![Smoke rises from a street in Mogadishu after the bombing](https://ichef.bbci.co.uk/news/375/cpsprodpb/A79A/production/_100160924_hi045099785.jpg)
Two large explosions in Somalia's capital city Mogadishu have killed at least 18 people and injured dozens.
One attack took place at the gates of the presidential palace, while a second hit near offices of the national intelligence agency.
Officials say five of the attackers were shot and killed.
The Islamist militant group al-Shabab, which opposes Somalia's UN-backed government, says it carried out the attacks.
The attack on the palace began when militants failed to stop at a checkpoint, resulting in an exchange of gunfire, state-owned media say.
Then a parked car blew up near a hotel, security officials say.
However, al-Shabab said it had targeted "a national security forces' base".
A spokesman for the group said both car bombs had involved suicide bombers.
![A wounded civilian receives medical treatment at the Madina Hospital after he was injured during an explosion near the presidential palace in Mogadishu, Somalia, 23 February 2018](https://ichef.bbci.co.uk/news/375/cpsprodpb/AFD8/production/_100161054_mediaitem100161053.jpg)

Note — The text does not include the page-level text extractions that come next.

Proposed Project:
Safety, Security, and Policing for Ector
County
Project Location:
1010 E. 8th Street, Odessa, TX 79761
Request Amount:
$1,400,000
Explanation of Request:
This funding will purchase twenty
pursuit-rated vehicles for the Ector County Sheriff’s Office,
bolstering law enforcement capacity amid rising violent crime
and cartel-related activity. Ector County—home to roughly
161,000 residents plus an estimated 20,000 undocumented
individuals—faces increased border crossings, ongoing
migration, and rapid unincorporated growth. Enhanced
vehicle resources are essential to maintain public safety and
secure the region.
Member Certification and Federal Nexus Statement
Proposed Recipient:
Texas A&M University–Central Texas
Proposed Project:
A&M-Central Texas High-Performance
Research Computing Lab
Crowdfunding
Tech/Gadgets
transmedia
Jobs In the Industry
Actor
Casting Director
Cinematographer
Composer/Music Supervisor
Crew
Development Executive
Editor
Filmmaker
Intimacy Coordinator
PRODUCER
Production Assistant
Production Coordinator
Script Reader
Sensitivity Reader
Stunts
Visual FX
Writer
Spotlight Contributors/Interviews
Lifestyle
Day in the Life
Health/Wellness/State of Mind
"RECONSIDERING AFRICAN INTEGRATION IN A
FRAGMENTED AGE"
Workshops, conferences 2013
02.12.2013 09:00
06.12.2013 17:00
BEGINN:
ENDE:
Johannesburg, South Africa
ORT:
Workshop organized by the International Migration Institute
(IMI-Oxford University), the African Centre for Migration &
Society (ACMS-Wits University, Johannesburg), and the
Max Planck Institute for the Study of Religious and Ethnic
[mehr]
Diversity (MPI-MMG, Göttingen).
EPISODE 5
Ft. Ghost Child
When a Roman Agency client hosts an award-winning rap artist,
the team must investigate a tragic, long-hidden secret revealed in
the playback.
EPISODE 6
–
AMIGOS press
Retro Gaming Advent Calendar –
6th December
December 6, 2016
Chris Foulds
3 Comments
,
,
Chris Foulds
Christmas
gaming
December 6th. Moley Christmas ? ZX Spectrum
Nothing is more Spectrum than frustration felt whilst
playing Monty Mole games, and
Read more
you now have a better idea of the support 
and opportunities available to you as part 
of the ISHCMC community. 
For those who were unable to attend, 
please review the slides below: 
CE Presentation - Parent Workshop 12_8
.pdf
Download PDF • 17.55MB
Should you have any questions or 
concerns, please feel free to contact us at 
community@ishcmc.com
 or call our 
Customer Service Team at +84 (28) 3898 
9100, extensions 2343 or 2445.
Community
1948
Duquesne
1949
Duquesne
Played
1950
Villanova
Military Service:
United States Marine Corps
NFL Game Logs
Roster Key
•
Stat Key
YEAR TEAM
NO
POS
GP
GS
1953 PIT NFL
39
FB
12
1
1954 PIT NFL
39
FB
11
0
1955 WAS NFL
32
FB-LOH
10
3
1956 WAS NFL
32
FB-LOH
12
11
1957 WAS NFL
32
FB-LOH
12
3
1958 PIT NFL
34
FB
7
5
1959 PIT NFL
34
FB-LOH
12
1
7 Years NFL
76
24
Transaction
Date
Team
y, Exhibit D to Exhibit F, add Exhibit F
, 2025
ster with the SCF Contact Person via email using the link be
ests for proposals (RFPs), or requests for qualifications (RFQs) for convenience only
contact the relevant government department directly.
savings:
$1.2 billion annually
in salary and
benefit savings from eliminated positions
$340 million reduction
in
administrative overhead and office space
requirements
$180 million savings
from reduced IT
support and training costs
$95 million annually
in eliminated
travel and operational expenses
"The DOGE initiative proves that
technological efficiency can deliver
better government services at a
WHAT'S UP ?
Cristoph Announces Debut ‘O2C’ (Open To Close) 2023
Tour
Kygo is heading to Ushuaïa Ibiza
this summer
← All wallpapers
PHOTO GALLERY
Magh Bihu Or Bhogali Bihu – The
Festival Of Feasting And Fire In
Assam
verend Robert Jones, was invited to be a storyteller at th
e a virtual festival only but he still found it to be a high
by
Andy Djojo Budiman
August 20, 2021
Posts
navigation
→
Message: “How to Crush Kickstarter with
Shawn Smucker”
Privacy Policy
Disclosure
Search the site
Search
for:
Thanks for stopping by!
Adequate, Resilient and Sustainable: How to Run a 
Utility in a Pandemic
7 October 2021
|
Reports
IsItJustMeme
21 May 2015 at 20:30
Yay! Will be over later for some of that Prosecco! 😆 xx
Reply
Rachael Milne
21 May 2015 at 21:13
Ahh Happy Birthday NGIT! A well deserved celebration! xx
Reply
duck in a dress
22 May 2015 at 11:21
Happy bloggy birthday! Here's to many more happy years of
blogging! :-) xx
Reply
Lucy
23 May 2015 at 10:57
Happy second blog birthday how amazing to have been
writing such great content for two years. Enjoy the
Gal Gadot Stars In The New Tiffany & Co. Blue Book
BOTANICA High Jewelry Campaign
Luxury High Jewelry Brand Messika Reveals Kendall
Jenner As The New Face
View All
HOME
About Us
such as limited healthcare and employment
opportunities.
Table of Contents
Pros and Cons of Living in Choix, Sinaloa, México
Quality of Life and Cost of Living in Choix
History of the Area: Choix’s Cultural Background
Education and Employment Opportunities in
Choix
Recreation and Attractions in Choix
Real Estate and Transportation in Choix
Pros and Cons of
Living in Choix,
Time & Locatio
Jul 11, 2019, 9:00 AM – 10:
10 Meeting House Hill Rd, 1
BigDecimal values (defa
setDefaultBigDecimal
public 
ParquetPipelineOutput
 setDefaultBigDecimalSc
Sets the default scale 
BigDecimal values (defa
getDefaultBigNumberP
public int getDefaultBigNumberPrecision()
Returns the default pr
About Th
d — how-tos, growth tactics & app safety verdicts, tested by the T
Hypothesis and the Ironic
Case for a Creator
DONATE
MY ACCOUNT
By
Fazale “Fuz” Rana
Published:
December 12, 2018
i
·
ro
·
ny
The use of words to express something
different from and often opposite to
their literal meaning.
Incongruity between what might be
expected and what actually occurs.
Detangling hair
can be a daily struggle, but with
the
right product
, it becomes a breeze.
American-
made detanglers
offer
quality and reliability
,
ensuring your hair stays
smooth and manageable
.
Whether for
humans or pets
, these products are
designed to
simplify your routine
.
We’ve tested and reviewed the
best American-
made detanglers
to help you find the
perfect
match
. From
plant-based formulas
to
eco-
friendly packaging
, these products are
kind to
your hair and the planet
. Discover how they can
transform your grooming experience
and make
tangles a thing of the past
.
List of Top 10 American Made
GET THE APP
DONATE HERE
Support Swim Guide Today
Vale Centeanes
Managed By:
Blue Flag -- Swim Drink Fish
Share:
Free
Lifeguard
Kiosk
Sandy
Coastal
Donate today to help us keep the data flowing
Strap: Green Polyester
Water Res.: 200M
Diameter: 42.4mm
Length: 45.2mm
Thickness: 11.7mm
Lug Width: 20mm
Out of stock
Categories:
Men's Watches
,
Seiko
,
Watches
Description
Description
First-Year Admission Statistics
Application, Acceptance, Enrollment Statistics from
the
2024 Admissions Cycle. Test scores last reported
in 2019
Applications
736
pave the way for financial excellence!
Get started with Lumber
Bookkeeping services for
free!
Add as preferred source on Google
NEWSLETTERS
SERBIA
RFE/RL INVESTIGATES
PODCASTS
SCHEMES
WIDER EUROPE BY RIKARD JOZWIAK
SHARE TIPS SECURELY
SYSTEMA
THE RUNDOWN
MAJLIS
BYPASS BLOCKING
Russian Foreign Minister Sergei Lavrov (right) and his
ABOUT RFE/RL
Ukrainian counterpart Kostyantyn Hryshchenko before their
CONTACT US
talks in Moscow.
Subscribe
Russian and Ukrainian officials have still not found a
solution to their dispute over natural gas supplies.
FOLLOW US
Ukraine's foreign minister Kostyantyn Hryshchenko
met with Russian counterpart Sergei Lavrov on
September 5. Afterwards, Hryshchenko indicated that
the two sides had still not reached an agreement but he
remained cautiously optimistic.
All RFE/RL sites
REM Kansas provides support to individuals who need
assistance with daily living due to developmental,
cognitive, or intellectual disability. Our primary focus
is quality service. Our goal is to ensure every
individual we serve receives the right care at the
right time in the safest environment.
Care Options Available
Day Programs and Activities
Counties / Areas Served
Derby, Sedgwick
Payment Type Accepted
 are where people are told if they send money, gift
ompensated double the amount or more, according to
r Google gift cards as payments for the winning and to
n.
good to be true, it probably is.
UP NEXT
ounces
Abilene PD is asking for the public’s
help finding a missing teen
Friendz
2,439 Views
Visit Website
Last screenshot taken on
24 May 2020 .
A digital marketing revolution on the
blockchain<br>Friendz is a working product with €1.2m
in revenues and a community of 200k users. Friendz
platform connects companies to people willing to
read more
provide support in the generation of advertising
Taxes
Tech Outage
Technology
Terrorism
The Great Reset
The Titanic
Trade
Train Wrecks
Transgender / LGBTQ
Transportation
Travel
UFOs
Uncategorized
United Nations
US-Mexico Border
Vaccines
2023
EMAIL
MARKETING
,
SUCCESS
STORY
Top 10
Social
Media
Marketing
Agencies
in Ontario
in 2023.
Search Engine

The group said the attacks had killed 15 soldiers, without providing any evidence.
A police spokesman told Reuters news agency: "There were many military soldiers who guarded the street adjacent to the palace."
The attacks came a day after the security minister warned of a possible car bomb attack in Mogadishu, Somalia's Radio Simba reports.
They are the latest in a series of high-profile incidents attributed to al-Shabab, which once controlled Mogadishu before being forced out by African Union troops in 2011.
In October last year, more than 500 people were killed by a truck bomb in the city.
Officials blamed al-Shabab for the bombing but the group never said it was behind the attack.